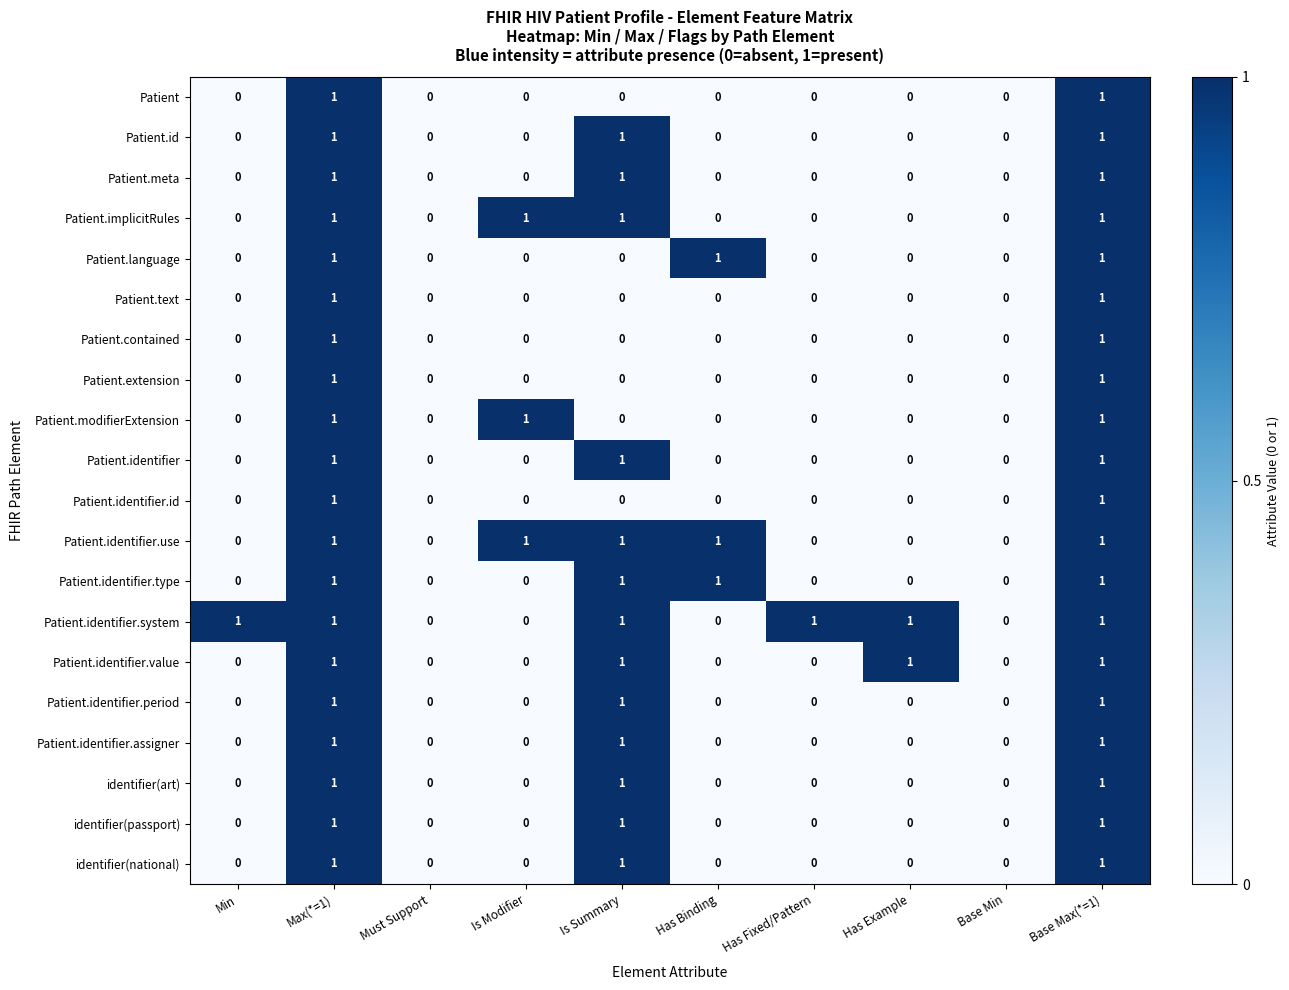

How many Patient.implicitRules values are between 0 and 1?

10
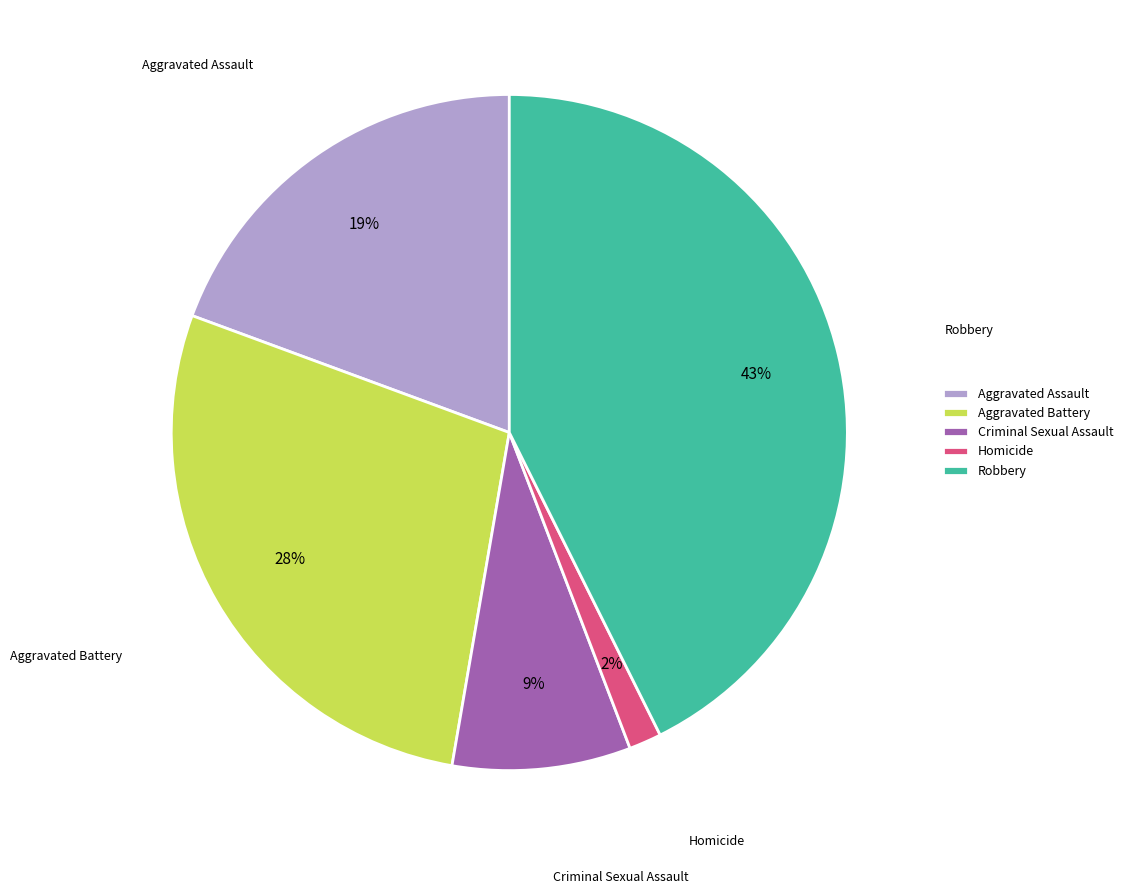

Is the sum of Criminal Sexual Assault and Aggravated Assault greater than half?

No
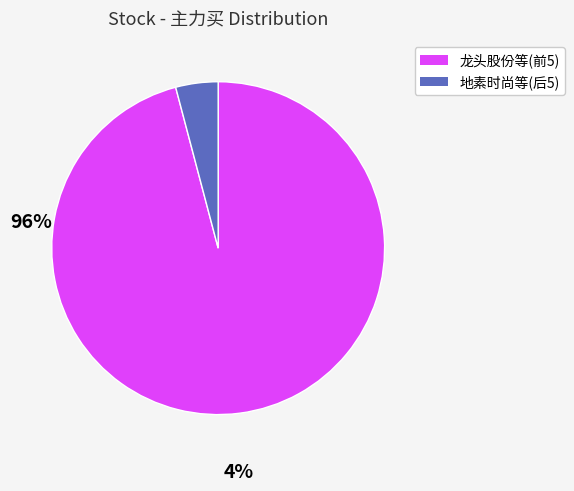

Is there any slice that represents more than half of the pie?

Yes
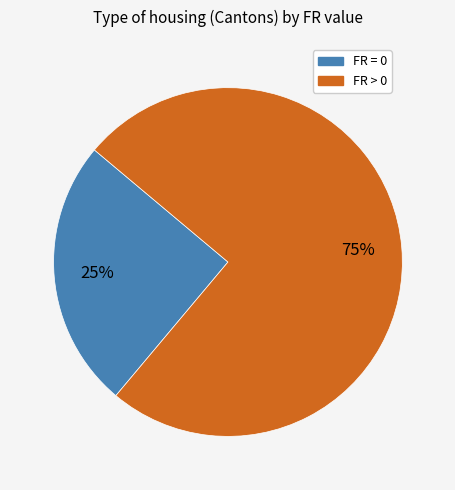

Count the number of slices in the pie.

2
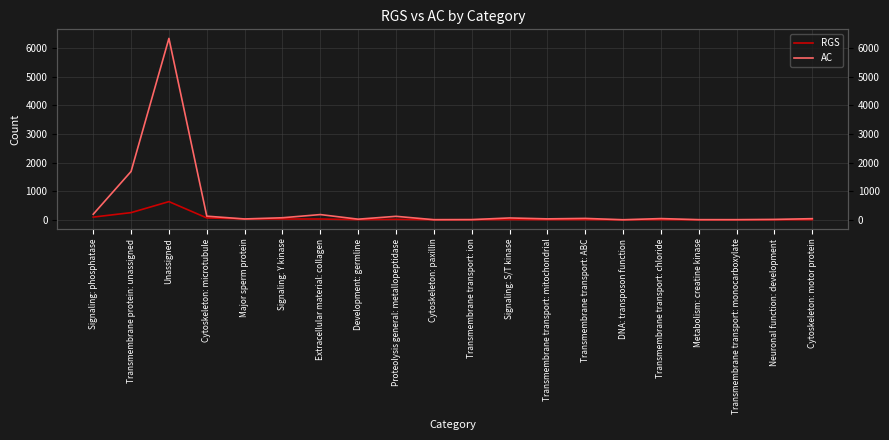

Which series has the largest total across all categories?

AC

----

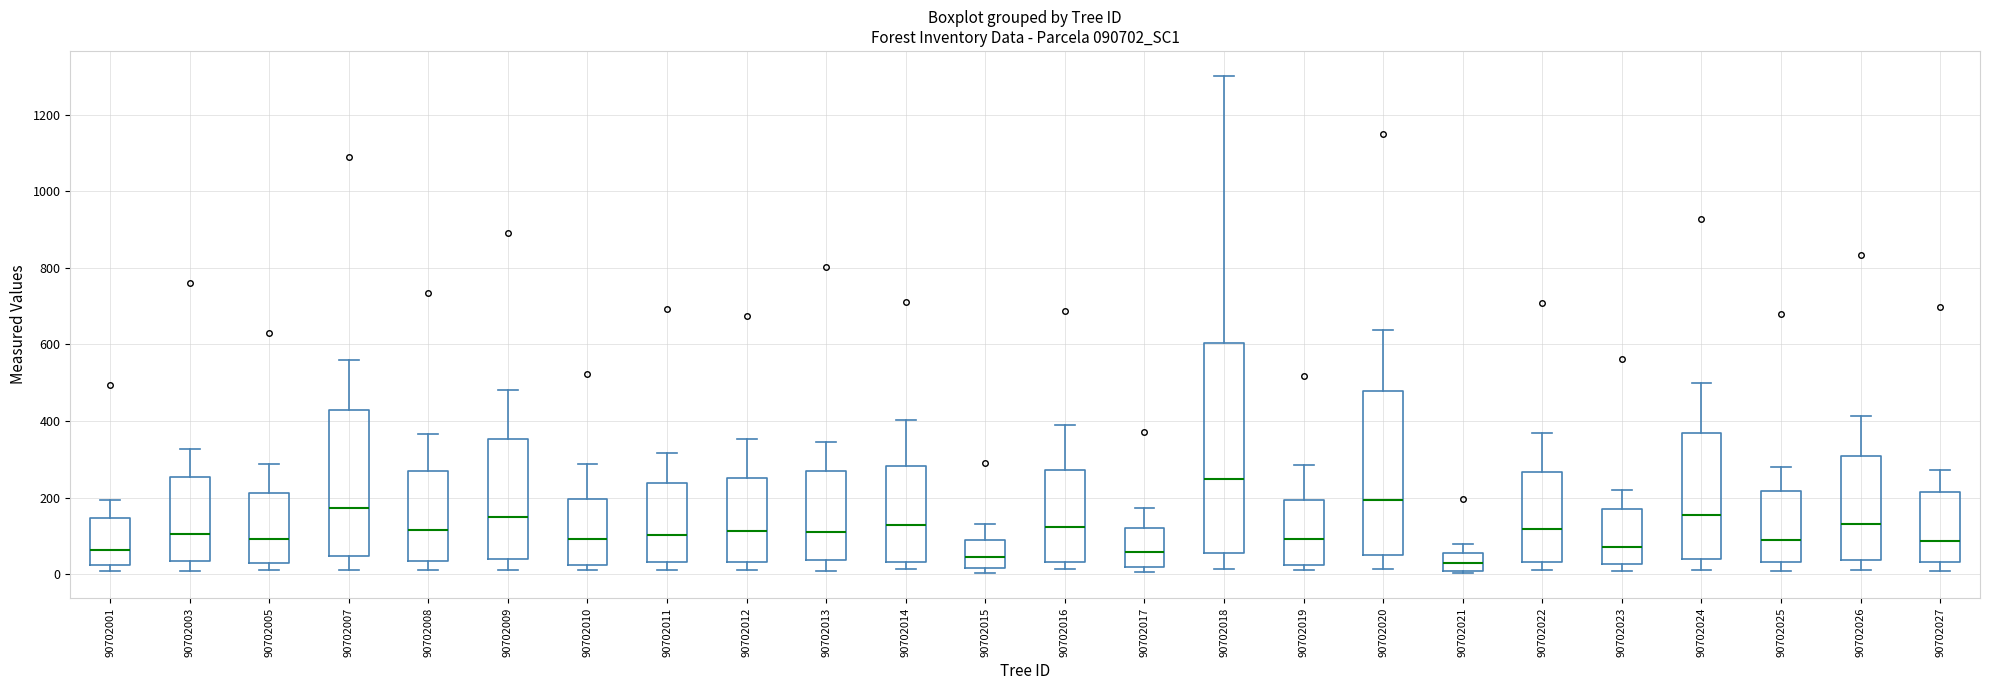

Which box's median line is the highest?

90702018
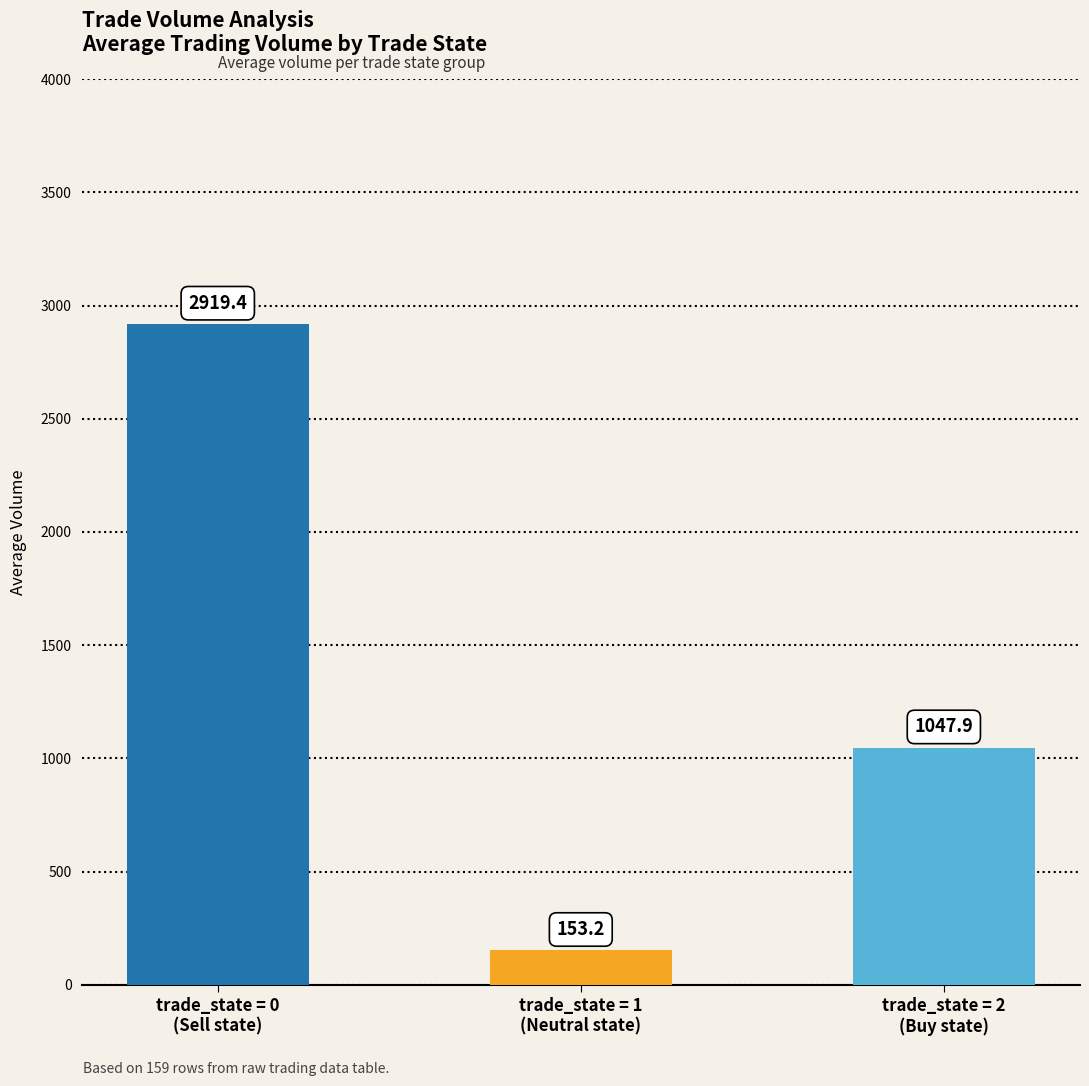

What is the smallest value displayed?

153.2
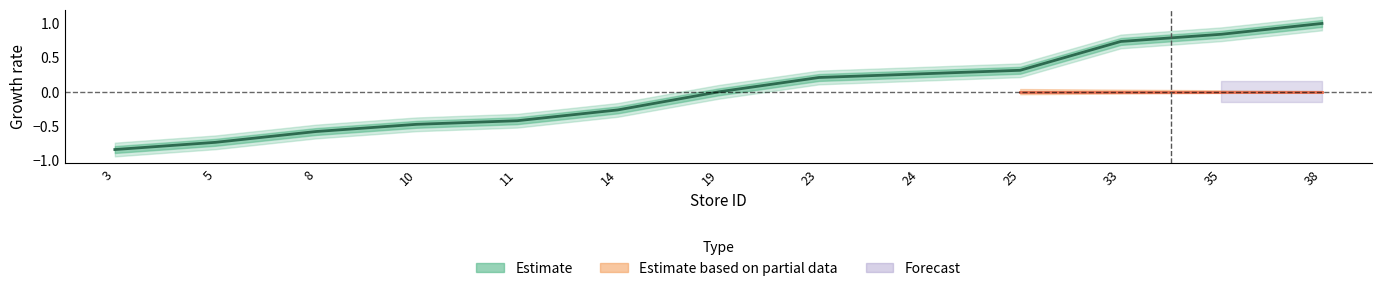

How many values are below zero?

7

----

TASK INSTRUCTIONS:
Update the records, beginning at the line that contains "How many Patient.implicitRules" and stopping after the line that contains "Which series has", so that "pie" becomes "donut" and nothing else changes. Leave the pictures out.

SOLUTION FOR THIS EXERCISE:
How many Patient.implicitRules values are between 0 and 1?

10

Is the sum of Criminal Sexual Assault and Aggravated Assault greater than half?

No

Is there any slice that represents more than half of the donut?

Yes

Count the number of slices in the donut.

2

Which series has the largest total across all categories?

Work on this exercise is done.